Give them a free pass on homework for a week, or steer in the other direction and create them a fantabulous revision pack to take some of the stress out of the summer.

Sharing the love

Class goodbyes don’t have to be a one-way street. Why not help students compile their own special memories as a tribute to each other, as well as their learning? You might volunteer to help with the admin or printing of a yearbook, or you could go around the campus with a camera, filming snippets of learners recalling favourite memories, and play it as a feature on the last day. A more low-tech version could be that you give them a bit of time to write down and illustrate their fondest or silliest highlights for a wall-display. You could set the display up ready for the end of term, and then in their final lesson, students can read everyone else’s contributions and share the memories together.

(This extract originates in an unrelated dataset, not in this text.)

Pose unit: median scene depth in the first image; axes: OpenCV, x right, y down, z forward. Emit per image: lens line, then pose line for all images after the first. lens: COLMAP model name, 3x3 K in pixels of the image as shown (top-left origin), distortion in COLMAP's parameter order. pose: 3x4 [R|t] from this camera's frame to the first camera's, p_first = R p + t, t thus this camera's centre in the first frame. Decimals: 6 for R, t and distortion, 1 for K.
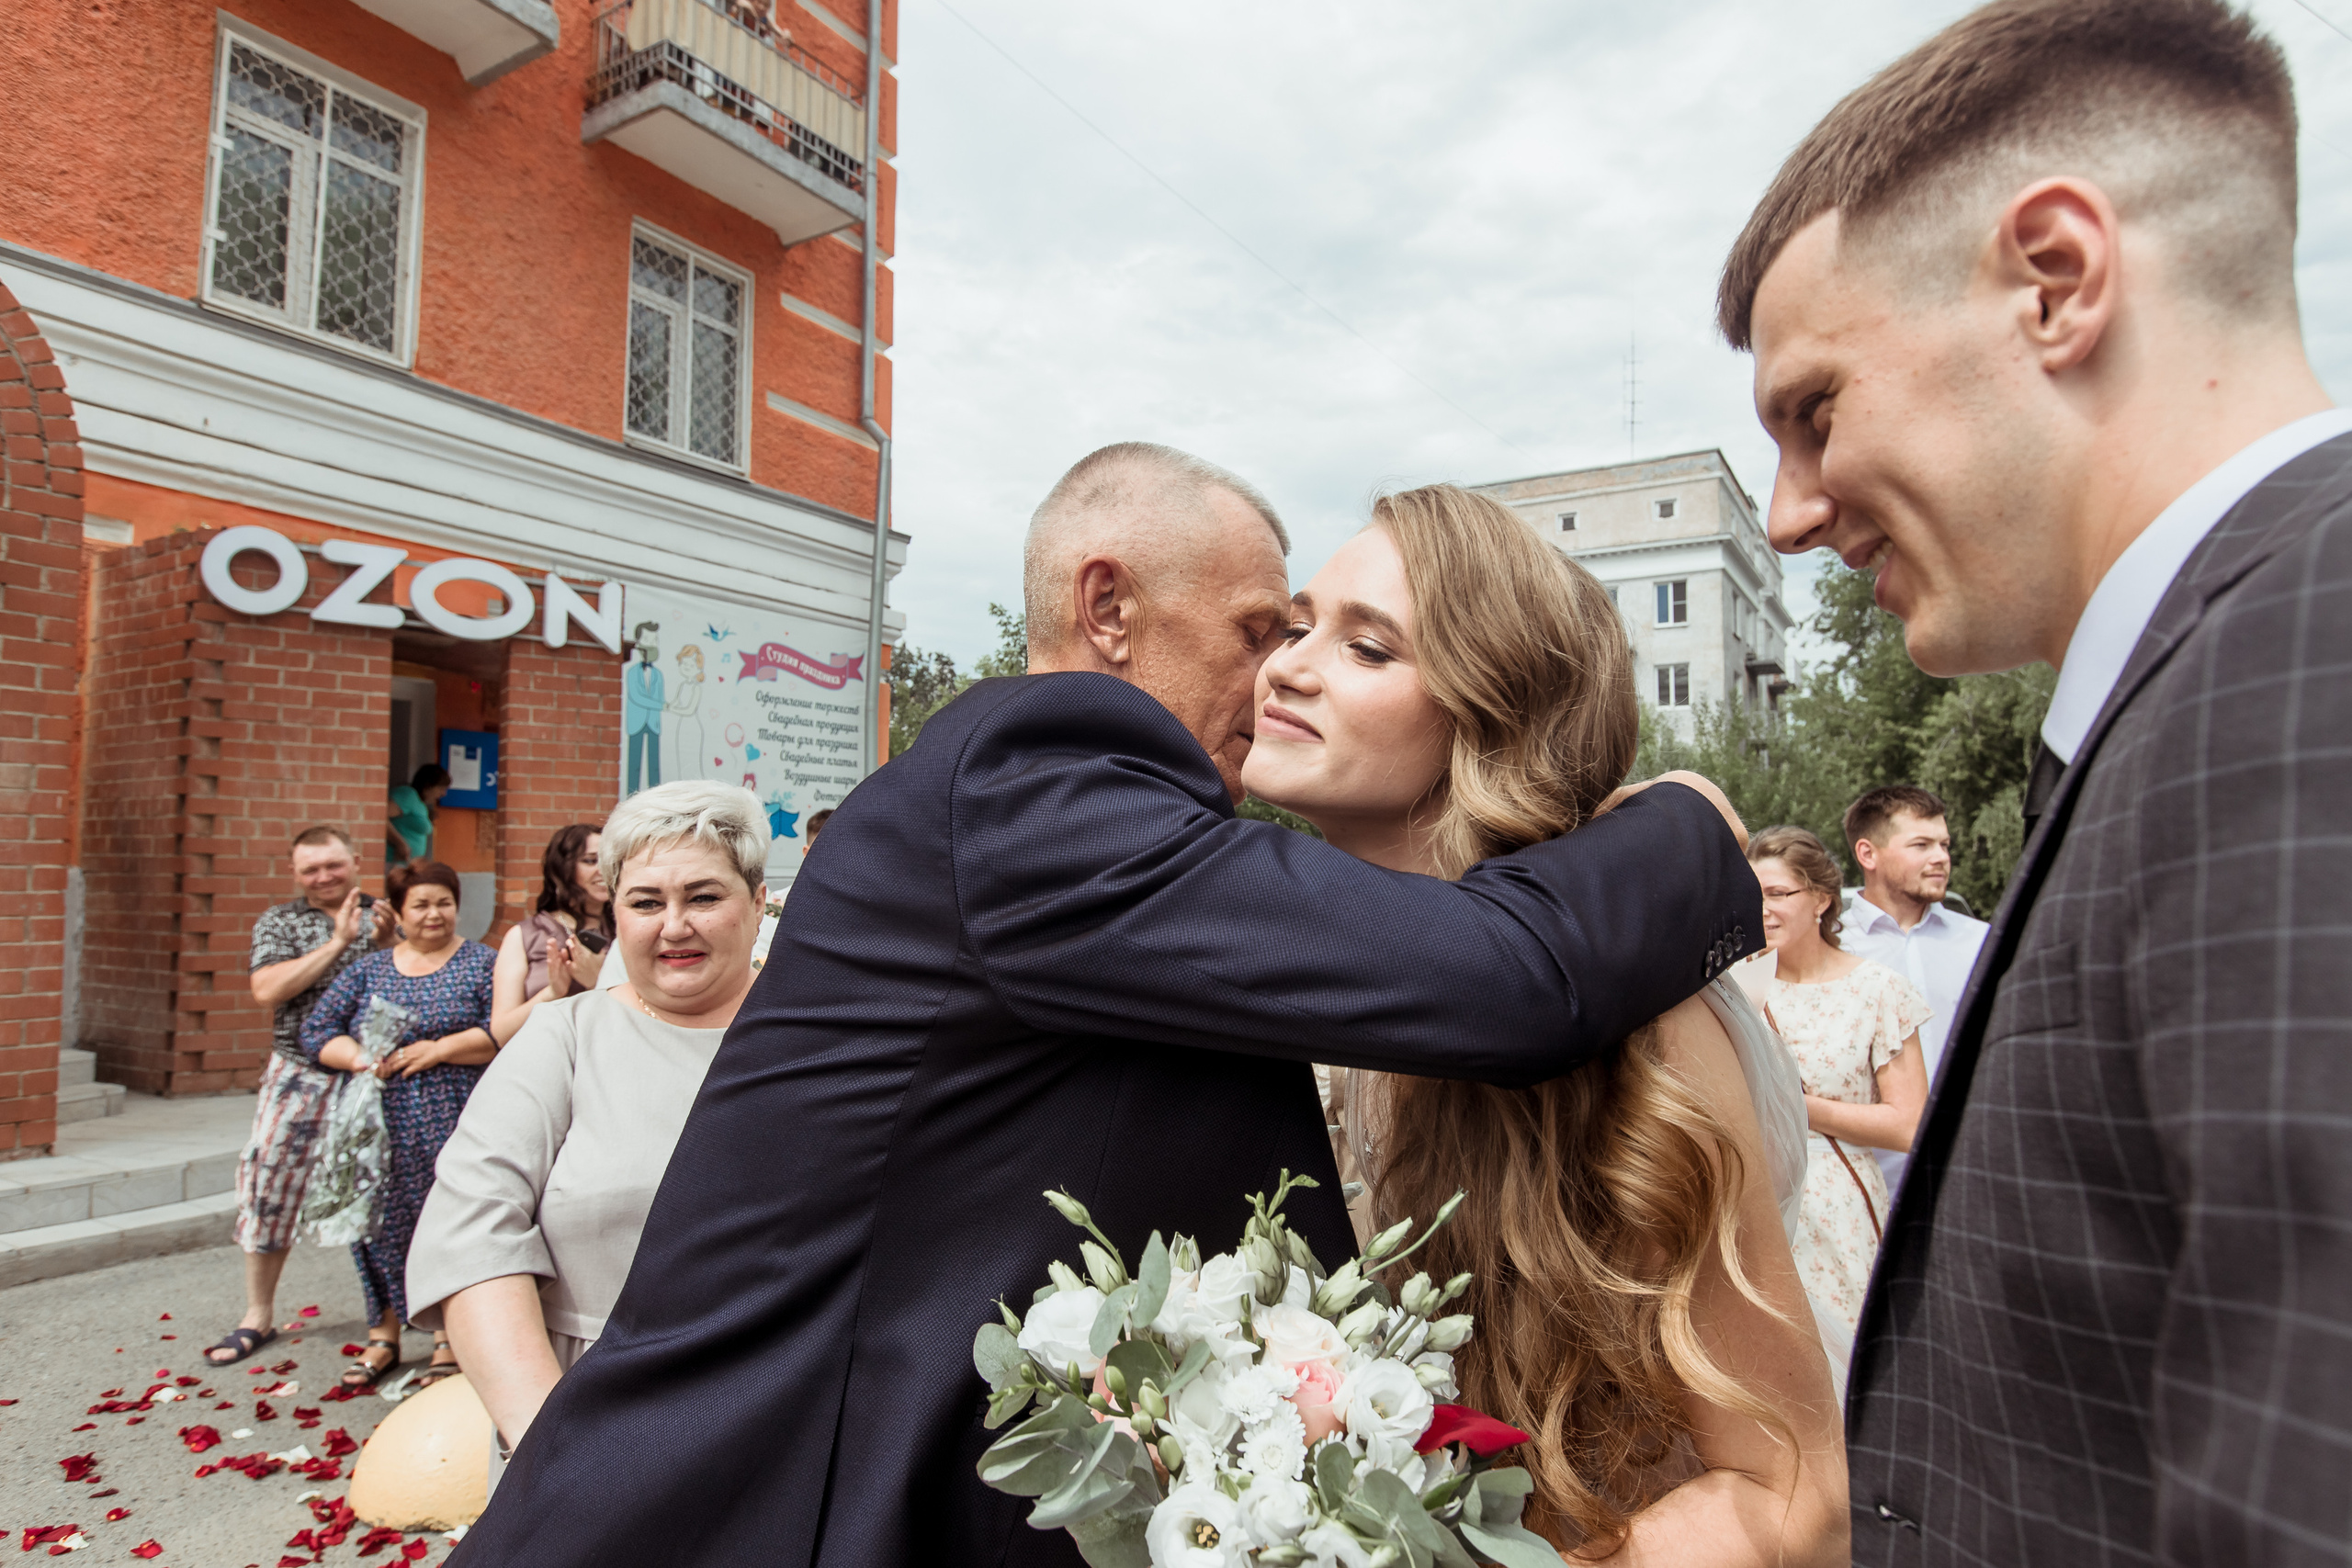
lens RADIAL K [[1354.2, 0, 1187.9], [0, 1354.2, 800.8], [0, 0, 1]] dist [-0.005034, -0.000694]
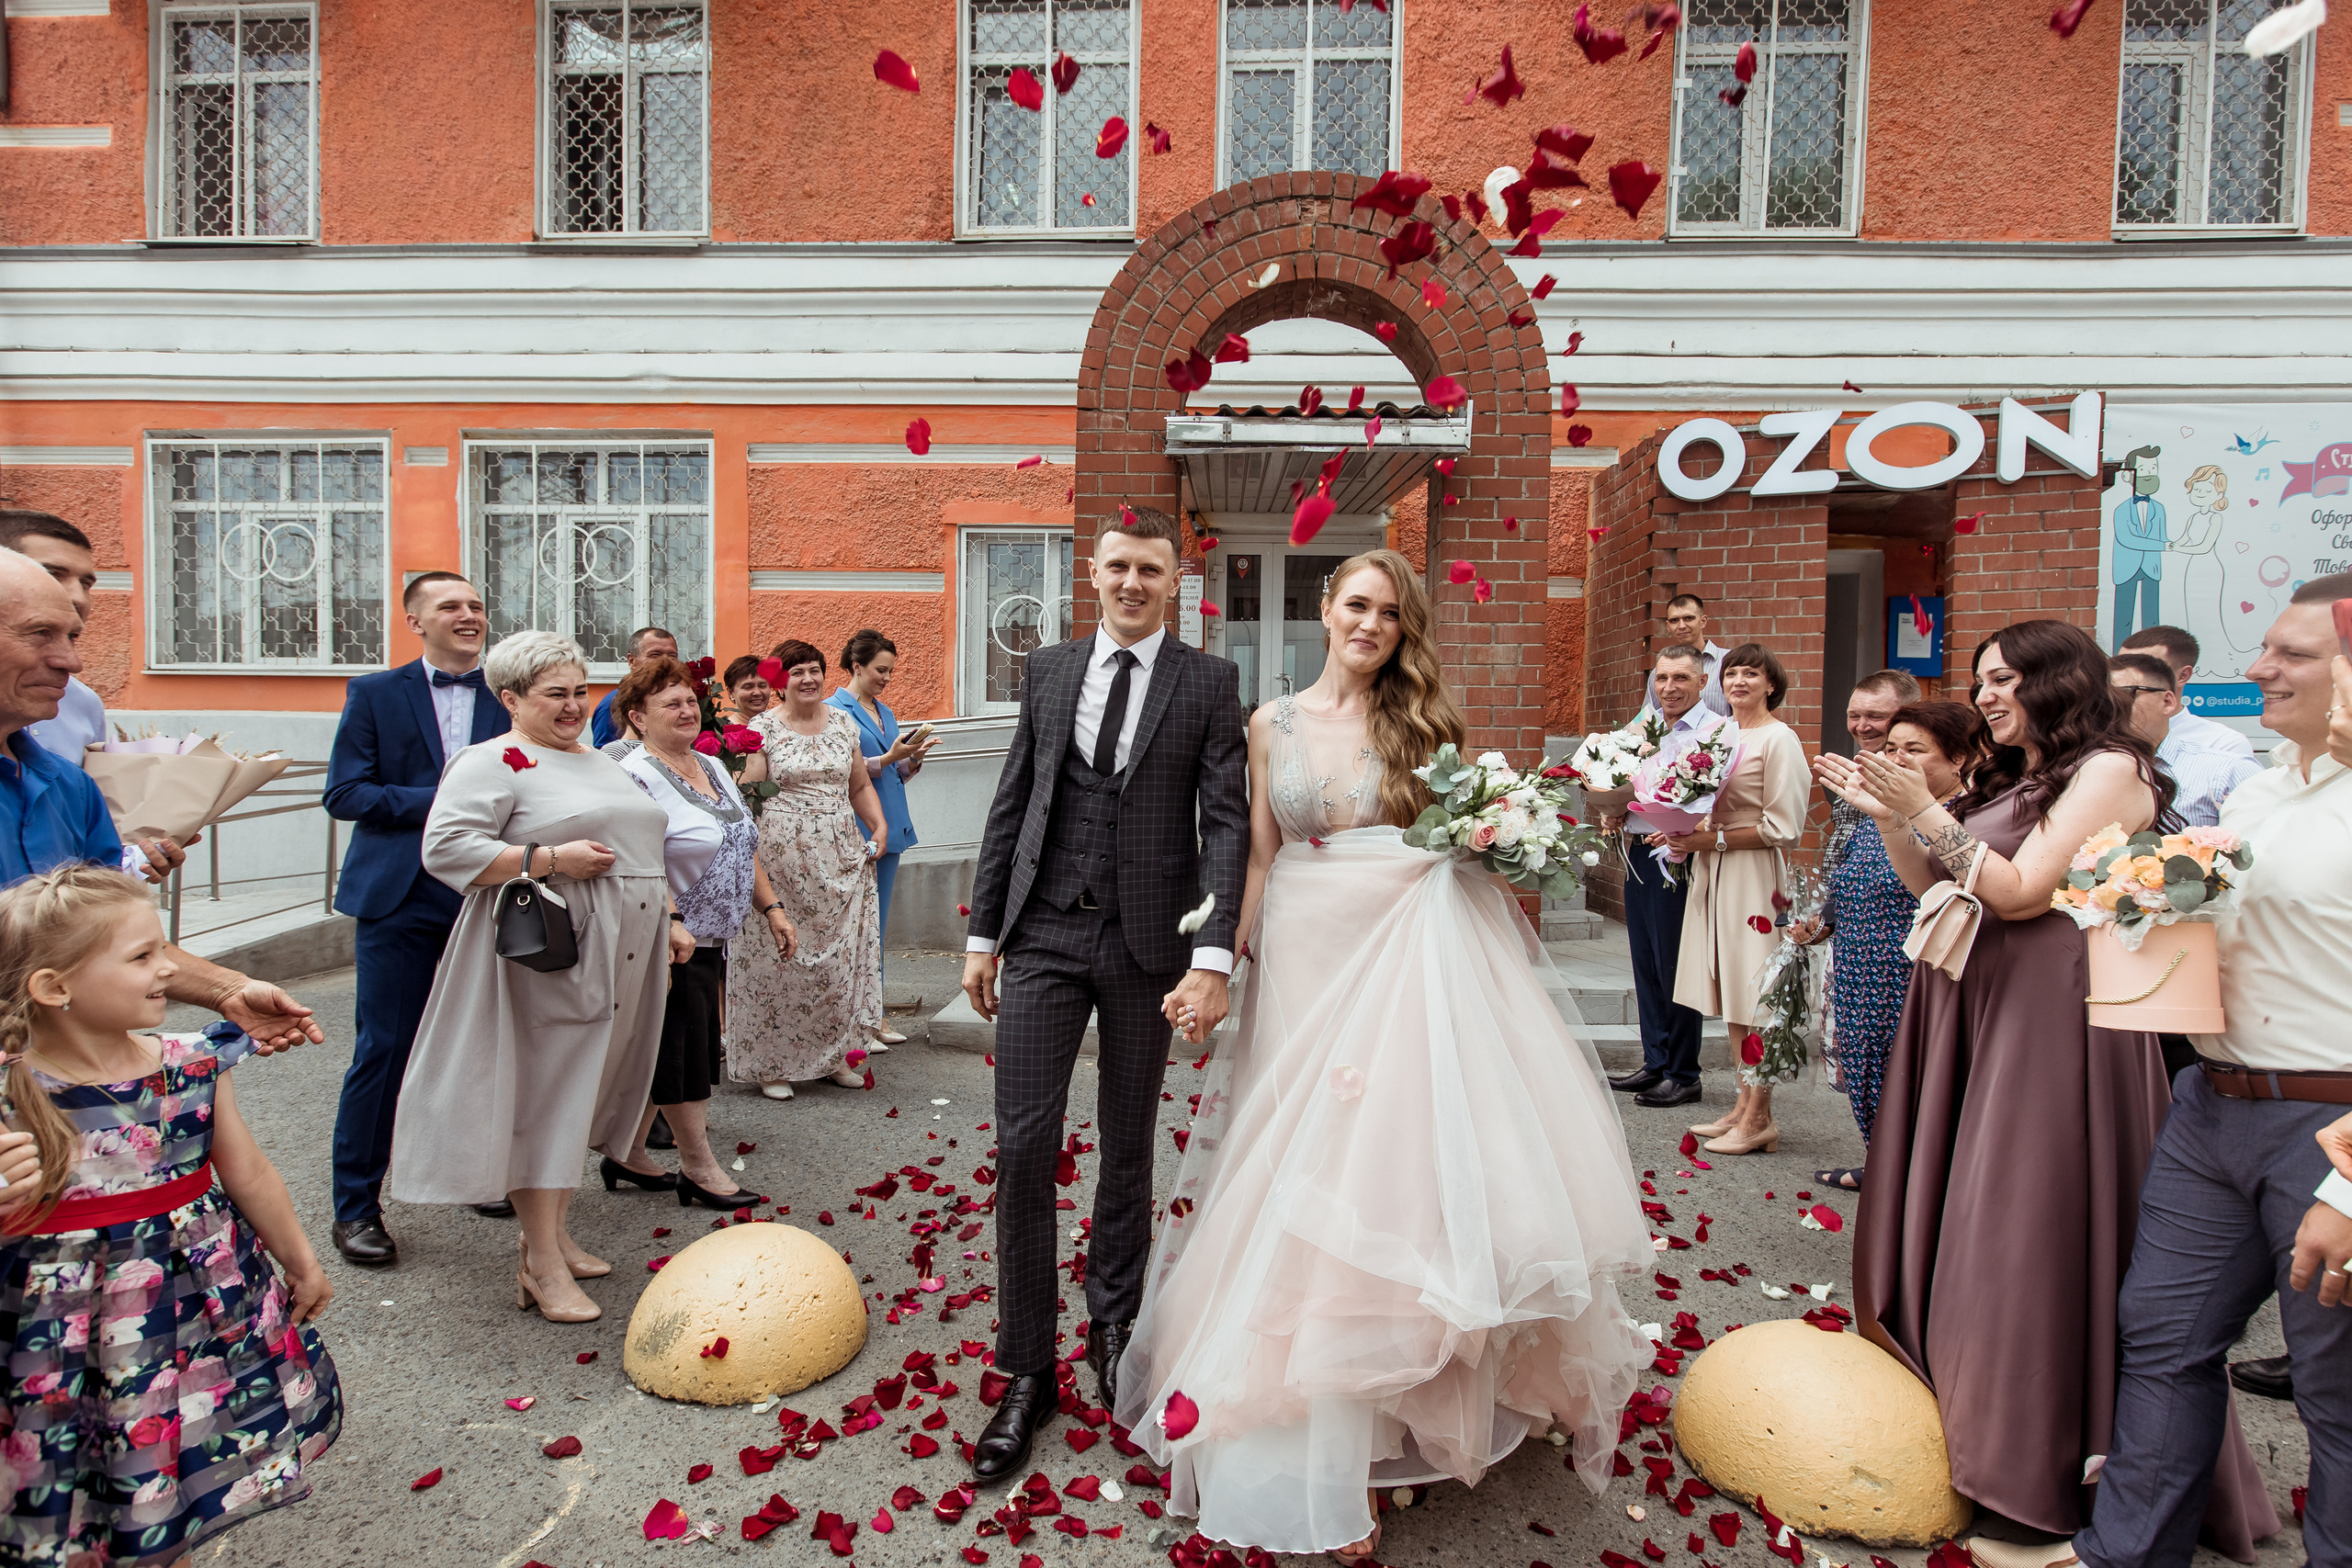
lens RADIAL K [[1192.2, 0, 1162.4], [0, 1192.2, 804.5], [0, 0, 1]] dist [0.000823, -0.001260]
pose [[0.477486, 0.039821, -0.877736, -0.031515], [0.041575, 0.996830, 0.067841, 0.015203], [0.877655, -0.068885, 0.474317, 0.100652]]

For many students, even if they don’t realise it, these might be their last months in their hometown. A huge proportion of them will go away for university, and either stay on in their study town after graduation, or move further afield again for work. This could be a special opportunity to think about giving back before they go.

What has their town given them? Maybe some brilliant outdoor space that helped them stay healthy; a youth club that gave them a steady base during difficult times; a swimming pool that gave them a passion and a focus; a community who championed and cared for them. Whatever they’re grateful for, encourage them to think about giving something back. What can they do for the college, or the town, or the next generation of young people before they leave? It might be a big group litter-pick, or painting a mural by the bike-sheds. It could be doing some weeding for elderly neighbours or running a Saturday morning music workshop for younger kids. It’ll be a unifying experience, and help them retain a sense of self during this time of transition.

There are so many ways you can say your goodbyes to those beloved students. No matter what you go for - elaborate or simple, fun or serious - do make sure to say goodbye. You might have been an important figure in one of your students’ lives without even knowing it, so don’t slip away quietly on results day. Not without a hug, a thank you or well done. Just have those tissues at the ready!